Directions: Search the records below for "lines"; copy each line that has it.

════

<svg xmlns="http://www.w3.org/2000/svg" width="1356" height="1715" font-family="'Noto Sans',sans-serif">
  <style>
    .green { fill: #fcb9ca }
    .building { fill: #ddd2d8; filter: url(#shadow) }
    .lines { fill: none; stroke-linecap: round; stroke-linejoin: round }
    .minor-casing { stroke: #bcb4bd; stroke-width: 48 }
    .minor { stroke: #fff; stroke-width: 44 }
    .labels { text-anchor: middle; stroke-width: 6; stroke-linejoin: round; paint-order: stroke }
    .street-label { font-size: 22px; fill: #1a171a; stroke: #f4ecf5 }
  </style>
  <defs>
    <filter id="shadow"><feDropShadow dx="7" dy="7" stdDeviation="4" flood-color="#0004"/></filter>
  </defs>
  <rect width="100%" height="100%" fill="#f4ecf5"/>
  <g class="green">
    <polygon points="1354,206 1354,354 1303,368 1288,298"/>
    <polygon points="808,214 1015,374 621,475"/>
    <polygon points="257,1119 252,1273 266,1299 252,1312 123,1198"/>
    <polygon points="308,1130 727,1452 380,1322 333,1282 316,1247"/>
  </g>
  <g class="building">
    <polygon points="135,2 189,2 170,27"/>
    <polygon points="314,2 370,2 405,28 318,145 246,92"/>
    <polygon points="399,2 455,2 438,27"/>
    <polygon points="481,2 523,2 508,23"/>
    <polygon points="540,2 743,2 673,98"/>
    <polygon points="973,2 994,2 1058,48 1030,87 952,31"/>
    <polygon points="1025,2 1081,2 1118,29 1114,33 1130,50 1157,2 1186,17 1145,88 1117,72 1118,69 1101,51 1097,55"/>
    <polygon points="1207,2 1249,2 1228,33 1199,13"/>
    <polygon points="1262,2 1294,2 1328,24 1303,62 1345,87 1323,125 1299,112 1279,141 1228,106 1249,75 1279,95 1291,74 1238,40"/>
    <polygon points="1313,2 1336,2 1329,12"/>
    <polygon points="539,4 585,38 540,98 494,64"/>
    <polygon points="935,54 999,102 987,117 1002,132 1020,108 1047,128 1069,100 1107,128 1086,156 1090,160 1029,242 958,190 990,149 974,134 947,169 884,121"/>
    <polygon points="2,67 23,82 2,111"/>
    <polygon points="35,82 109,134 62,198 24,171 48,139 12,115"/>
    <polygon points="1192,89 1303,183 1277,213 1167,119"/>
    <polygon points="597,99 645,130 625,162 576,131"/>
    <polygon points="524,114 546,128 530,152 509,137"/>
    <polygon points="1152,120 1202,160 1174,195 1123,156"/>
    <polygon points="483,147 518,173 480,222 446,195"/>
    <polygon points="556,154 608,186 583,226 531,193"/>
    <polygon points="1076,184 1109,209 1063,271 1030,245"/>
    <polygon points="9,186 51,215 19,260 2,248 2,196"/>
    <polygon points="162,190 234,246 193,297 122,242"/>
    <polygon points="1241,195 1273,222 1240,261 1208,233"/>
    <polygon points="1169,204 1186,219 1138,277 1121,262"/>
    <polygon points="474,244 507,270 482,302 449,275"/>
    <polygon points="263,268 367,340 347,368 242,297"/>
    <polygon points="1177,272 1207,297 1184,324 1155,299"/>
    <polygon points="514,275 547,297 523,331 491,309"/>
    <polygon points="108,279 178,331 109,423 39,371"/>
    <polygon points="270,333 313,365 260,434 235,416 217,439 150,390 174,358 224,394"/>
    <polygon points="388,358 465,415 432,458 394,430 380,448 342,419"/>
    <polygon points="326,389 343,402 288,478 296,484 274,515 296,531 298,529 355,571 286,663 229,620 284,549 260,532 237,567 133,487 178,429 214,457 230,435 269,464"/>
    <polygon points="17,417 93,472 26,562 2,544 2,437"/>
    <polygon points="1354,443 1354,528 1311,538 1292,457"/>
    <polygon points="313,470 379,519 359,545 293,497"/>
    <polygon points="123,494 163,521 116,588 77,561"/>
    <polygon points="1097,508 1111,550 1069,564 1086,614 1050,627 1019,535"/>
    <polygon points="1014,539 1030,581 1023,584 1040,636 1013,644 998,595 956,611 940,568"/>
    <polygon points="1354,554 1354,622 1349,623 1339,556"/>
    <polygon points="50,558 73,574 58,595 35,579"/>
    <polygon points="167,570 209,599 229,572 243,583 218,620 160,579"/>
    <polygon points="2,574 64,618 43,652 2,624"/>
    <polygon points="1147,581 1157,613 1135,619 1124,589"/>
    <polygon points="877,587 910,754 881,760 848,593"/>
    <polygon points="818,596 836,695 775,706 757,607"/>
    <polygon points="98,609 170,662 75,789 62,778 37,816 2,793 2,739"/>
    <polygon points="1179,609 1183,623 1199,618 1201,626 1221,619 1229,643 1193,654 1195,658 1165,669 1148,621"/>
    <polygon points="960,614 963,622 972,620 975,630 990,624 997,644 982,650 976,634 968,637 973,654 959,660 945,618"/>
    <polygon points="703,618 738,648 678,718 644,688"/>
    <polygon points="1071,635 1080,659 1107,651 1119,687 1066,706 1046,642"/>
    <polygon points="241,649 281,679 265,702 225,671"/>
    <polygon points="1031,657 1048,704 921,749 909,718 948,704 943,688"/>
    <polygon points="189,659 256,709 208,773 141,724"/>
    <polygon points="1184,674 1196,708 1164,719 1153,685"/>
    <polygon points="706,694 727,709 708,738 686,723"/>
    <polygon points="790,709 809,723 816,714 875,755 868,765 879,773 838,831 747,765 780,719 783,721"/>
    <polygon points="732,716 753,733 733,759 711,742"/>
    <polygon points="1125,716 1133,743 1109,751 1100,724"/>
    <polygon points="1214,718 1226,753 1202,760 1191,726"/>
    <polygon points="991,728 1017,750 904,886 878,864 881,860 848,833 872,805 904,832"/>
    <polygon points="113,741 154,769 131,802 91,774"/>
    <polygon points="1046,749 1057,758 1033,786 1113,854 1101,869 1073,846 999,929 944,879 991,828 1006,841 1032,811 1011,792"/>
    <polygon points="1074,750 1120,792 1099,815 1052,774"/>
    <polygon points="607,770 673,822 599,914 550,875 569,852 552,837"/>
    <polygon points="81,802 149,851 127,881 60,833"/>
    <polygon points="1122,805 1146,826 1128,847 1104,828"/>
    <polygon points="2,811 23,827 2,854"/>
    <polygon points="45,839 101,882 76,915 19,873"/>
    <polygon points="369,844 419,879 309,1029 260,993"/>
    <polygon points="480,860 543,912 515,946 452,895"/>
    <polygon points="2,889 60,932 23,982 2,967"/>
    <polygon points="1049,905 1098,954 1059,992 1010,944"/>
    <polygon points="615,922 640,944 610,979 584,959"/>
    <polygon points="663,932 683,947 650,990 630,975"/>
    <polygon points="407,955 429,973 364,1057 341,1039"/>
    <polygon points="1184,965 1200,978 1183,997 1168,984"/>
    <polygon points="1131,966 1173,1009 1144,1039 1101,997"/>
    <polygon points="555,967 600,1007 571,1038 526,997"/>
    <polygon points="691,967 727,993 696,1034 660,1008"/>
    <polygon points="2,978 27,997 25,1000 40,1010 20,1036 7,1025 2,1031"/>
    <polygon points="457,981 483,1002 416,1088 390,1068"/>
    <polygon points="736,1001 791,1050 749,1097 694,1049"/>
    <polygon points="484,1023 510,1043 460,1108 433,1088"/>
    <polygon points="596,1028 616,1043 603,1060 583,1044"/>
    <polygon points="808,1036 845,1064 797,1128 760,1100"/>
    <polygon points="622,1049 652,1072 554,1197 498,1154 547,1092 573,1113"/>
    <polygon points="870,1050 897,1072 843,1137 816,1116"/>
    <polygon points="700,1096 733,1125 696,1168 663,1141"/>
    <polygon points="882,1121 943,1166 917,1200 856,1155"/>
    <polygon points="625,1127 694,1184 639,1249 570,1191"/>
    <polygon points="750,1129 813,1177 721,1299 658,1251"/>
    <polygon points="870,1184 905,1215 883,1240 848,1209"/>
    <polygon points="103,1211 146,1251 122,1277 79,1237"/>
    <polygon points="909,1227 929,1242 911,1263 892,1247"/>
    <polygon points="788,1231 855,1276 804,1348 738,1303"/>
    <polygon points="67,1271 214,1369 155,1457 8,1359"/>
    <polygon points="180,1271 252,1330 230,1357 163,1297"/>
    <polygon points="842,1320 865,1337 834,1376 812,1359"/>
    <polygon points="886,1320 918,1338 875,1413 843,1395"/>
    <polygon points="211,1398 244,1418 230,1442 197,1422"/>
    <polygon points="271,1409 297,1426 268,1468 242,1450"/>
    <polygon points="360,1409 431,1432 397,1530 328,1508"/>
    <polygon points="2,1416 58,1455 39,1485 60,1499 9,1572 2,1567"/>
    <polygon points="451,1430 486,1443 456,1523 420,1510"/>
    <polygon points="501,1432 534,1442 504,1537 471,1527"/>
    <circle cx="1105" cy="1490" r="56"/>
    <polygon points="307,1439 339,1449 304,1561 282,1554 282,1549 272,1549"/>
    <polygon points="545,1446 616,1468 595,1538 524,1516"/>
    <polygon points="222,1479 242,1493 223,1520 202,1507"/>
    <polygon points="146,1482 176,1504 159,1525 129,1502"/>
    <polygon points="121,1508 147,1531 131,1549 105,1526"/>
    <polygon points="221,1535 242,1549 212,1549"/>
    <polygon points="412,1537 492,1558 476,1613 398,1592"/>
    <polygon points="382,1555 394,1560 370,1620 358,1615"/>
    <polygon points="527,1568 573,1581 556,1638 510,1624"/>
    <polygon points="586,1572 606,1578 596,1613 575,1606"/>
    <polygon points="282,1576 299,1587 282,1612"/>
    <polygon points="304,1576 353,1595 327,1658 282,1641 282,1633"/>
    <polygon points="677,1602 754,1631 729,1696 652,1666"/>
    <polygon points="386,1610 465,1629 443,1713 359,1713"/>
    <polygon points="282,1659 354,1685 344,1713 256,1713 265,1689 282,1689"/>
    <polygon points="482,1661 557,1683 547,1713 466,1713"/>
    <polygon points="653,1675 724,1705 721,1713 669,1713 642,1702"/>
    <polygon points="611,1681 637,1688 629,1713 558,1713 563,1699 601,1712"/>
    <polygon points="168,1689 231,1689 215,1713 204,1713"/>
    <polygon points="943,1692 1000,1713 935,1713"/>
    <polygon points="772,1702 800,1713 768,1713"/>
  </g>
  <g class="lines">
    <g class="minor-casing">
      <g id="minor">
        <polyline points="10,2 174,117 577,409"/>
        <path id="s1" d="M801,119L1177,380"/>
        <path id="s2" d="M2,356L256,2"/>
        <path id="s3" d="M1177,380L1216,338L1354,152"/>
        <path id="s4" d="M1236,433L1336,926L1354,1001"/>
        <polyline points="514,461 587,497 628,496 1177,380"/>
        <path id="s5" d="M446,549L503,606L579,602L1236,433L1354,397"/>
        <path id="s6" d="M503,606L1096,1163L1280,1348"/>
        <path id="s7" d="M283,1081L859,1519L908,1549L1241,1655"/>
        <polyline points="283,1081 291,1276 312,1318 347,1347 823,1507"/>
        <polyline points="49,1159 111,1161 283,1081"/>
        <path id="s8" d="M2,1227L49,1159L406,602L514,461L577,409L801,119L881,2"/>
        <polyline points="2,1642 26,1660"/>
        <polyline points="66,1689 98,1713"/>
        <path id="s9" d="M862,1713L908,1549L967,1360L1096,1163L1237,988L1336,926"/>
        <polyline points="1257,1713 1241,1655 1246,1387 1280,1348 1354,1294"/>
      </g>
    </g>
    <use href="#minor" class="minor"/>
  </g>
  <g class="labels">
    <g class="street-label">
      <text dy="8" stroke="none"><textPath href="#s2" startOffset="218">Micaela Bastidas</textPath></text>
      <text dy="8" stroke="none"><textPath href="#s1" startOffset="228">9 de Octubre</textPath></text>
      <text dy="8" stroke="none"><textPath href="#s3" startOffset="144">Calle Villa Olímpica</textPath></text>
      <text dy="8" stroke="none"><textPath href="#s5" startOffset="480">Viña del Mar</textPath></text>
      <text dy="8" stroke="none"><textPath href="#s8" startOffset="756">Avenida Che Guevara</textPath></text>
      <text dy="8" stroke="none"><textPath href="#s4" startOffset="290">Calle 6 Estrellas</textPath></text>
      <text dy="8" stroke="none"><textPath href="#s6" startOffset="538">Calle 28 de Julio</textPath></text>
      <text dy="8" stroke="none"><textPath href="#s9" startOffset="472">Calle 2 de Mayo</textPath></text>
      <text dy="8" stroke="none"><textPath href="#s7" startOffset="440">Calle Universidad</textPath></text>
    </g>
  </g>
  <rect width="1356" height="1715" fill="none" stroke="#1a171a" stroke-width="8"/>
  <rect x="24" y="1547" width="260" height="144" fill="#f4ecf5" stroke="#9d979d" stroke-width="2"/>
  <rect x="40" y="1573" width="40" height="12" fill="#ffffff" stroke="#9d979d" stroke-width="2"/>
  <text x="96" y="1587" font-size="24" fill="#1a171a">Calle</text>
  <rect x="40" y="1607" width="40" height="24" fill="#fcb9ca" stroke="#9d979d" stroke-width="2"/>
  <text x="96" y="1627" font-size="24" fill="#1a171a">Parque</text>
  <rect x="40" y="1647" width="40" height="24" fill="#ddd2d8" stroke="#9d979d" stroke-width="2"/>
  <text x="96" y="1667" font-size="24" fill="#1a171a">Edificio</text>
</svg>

════

Answer to this exercise:
    .lines { fill: none; stroke-linecap: round; stroke-linejoin: round }
  <g class="lines">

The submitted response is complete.